December 19 - At COP27, a historic agreement by almost 200 countries was reached to establish a fund - raised from wealthy, high-emitting countries - covering the “loss and damage” that “particularly vulnerable” nations are suffering due to climate change.
African and other Global South leaders celebrated the agreement, some even describing it as an “investment in climate justice". This makes sense.
Of the inhabited continents, Africa has contributed the least to climate change, accounting for only 2.7% of global carbon emissions from 1751 to 2017. Even in 2020, while China generated 23% of the world’s greenhouse gases, the U.S. 19%, and the EU 13%, Africa produced just 3.8%, and five nations ‒ South Africa, Egypt, Algeria, Nigeria, and Morocco ‒ accounted for 75% of those.
Even so, a fast-warming planet will hurt Africa the most. The continent is expected to heat up 1.5 times faster than the rest of the world, with 35 of the 50 countries that are most vulnerable to climate change located there.
Having done almost nothing to create the crisis, African countries find themselves facing increasing physical and socio-economic risks from climate change.
But what if this is only part of the picture? Following COP27, climate change resilience and adaptation has dominated the discourse. What seems to be featuring less prominently is the vast opportunity set for economic growth that is available to Africa as the world moves towards to a low-carbon future. We hear less about how climate change presents Africa with a chance to aggregate enormous economic and social gains for the benefit of its people and the world by decarbonising for good.
If you think of natural assets being the biggest tool for decarbonising, at least until we come up with better technologies, the continent of Africa has some of the greatest of these assets anywhere in the world.
But how do we make sure that Africa is on the winning side, acting as a catalyst for that change and benefitting from all the opportunities it will create?
First, we know Africa is capable of leapfrogging outdated technologies. It has already shown this in bypassing fixed-line telephony, and in traditional finance, where customers have moved straight to mobile banking.
It has also shown this in distributed energy solutions, such as solar-powered irrigation systems and solar-powered battery-swap stations, where a customer can access pay-per-use solar-powered batteries without being locked into inflexible and, often unaffordable, credit arrangements.
The same is happening with telemedicine, where pharmacies and clinics can combat the continents’ desperate shortfall of doctors by connecting otherwise self-medicating customers to doctors in call centres via remote devices, thereby dramatically improving health outcomes. This transformation just requires a joining of the dots between the source of the technologies on the one hand, and the most appropriate implementation of those technologies on the other.
Second, if we can innovate around agricultural practices and food production for a population that is growing exponentially, at the rate African countries are, while preserving its biodiversity, then the whole world will benefit from the nature-based engine that is embedded in the African system.
And while the nature of agriculture in the Global North is hyper-industrialised, Africa’s agriculture is still fundamentally small-scale and human-powered. If you were able to democratise down to the individual small-scale farmer the benefits of biodiversity, soil health and carbon capture by using permaculture, silvopasture, intercropping etc‒ all the things that have been part of indigenous practices for millennia ‒ that would effectively power up a system of agriculture that would never be replicable in the Global North.
But Africa cannot play this role without social justice. You cannot ask someone who is surviving on $2 a day to do something now that is against their interests tomorrow, for the sake of the world 20 years’ hence. We have to find clever ways to encourage behaviour change towards climate-positive practices by making it financially worthwhile for everyone, otherwise we will also see increasing levels of mass displacement and migration.

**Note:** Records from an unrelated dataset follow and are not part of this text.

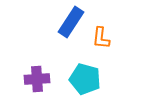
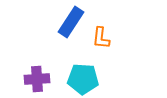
cyan pentagon: moved 2 px left; rotated 12 degrees counterclockwise
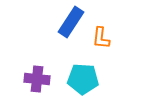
purple cross: rotated 10 degrees clockwise
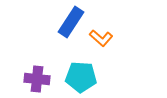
orange L-shape: rotated 55 degrees counterclockwise
cyan pentagon: moved 2 px left, 2 px up
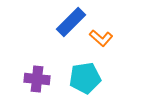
blue rectangle: rotated 12 degrees clockwise
cyan pentagon: moved 4 px right, 1 px down; rotated 12 degrees counterclockwise
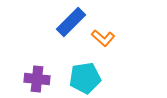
orange L-shape: moved 2 px right
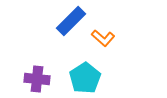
blue rectangle: moved 1 px up
cyan pentagon: rotated 24 degrees counterclockwise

That is precisely where disrupters, entrepreneurs, people who scribble outside the lines can, and do, play. Whether it is companies reforesting degraded lands, providing fridges in places without power, transforming waste into nutrient-rich fertilizers and animal feed, enabling fleets of electric buses, or producing regeneratively grown organic vegetables and herbs ‒ we know there are entrepreneurs in Africa who are able to take this on.
However, to unlock the opportunities and protect against the physical and transition risks posed by a warming climate, Africa will need to attract substantial amounts of additional capital. The current climate funding gap for adaptation and mitigation on the continent is estimated to be in the region of $200 billion per annum. Developed countries have pledged $100 billion per annum for decarbonisation and adaptation initiatives in the Global South, although only a fraction of this is currently flowing.
Africa has huge potential to harness its natural assets for the good of its young, growing population and to make sure it is part of and contributing to the global transition towards net zero, but it needs the capital to do so.